TEXT BLOCK:
== Segment start ==

Mumsnet has not checked the qualifications of anyone posting here. If you need help urgently or expert advice, please see our domestic violence webguide and/or relationships webguide. Many Mumsnetters experiencing domestic abuse have found this thread helpful: Listen up, everybody

Argument with partner, am I wrong?

82 replies

Rainbow03 · 27/07/2024 11:44

I’m having such a difficult time with my partner lately. He seems to have no understanding or regard for my feelings.

This morning I’ve said can you take the toddler for a bit so I can get all the clothes packed for myself and 2 kids for holiday next week. He said why can’t you have done that in the week. I said because I’ve waited till the washing was all done and you are home and oldest is away this weekend to do it. I’ve had a hard week. My mum is unwell so looked after her, my oldest is challenging with ADHD, the youngest climbs all over me and I can do nothing when she is awake. I’ve had loads to do in her nap times and I suffer M.E and this week I’ve been exhausted. I just wanted him to take toddler and give me an hour so I had a clear head to pack.

He takes the toddler goes into the bedroom shuts the door throws his clothes in a suitcase and comes out smug and smiling and says see it’s not hard to pack with a toddler. In the meantime she’s pulled the room apart and he’s just left it and gone downstairs. I don’t think he gives a shit about my feelings. All he had to do was say yeah sure.

OP posts:
Rainbow03 · 28/07/2024 15:53

A lot of people seem to make themselves feel better by putting others down. It’s not a nice quantity.

OP posts:
DullFanFiction · 28/07/2024 16:57

@Rainbow03 you sound so sad and defeated.
🫂🫂🫂

Sunnydiary · 28/07/2024 17:03

You seem fixated on WHY he treats you so badly.

It’s because he has zero respect for you and basically doesn’t give a shit about you or your feelings. Your purpose is to meet his needs and do it as quietly as possible.

Are the children his? Do you have to take him on holiday with you?

Rainbow03 · 28/07/2024 17:58

@Sunnydiary pretty much what his mum has said. I think he has the same idea but it’s not been obvious until now. I’m not here to serve anyone’s needs but my children.

OP posts:
chocobaby · 28/07/2024 18:30

Rainbow03 · 27/07/2024 12:21

I think my feelings get in the way for him. He doesn’t see why I have them and they aren’t the same as his. He wants to do what he wants and I get in his way. It is becoming a massive problem in the relationship. I sometimes feel like I’m stupid for feeling the way I do.

And yet you ask ‘is it really that bad?’ Then blame his autism for his being an A-hole.
you don’t have to put up with it, you choose to.
you have seen his mum’s behavior. The fact that it continues to bother you should tell you that this could be your life until you choose different!

Rainbow03 · 28/07/2024 21:30

I certainty see him in a different light now and don’t think I can’t unsee it. I really thought he was just sweet and ND. I am too accepting because I know the struggles sometimes but I’ve never been like that.

OP posts:
ForZanyAquaViewer · 27/01/2025 19:31

Did you ask him to leave @Rainbow03?

== Segment end ==

SOURCE DATA:
== Segment start ==

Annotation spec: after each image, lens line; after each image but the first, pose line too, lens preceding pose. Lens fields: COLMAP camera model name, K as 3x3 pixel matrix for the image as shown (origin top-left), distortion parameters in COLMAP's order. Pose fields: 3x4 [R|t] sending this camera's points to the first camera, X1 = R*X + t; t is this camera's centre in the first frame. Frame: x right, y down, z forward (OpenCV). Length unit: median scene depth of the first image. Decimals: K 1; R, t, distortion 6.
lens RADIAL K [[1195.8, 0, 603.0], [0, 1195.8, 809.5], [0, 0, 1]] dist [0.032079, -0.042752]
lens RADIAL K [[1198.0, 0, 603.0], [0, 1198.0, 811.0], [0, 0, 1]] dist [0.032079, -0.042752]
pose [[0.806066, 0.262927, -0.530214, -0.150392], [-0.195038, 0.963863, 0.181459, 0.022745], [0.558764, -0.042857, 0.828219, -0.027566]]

== Segment end ==

TASK STATEMENT: Repeat word for word the passage of the forum thread above, starting with "A lot of people" and going on through "you so badly.".

ANSWER TO THIS EXERCISE:
A lot of people seem to make themselves feel better by putting others down. It’s not a nice quantity.

OP posts:
DullFanFiction · 28/07/2024 16:57

@Rainbow03 you sound so sad and defeated.
🫂🫂🫂

Sunnydiary · 28/07/2024 17:03

You seem fixated on WHY he treats you so badly.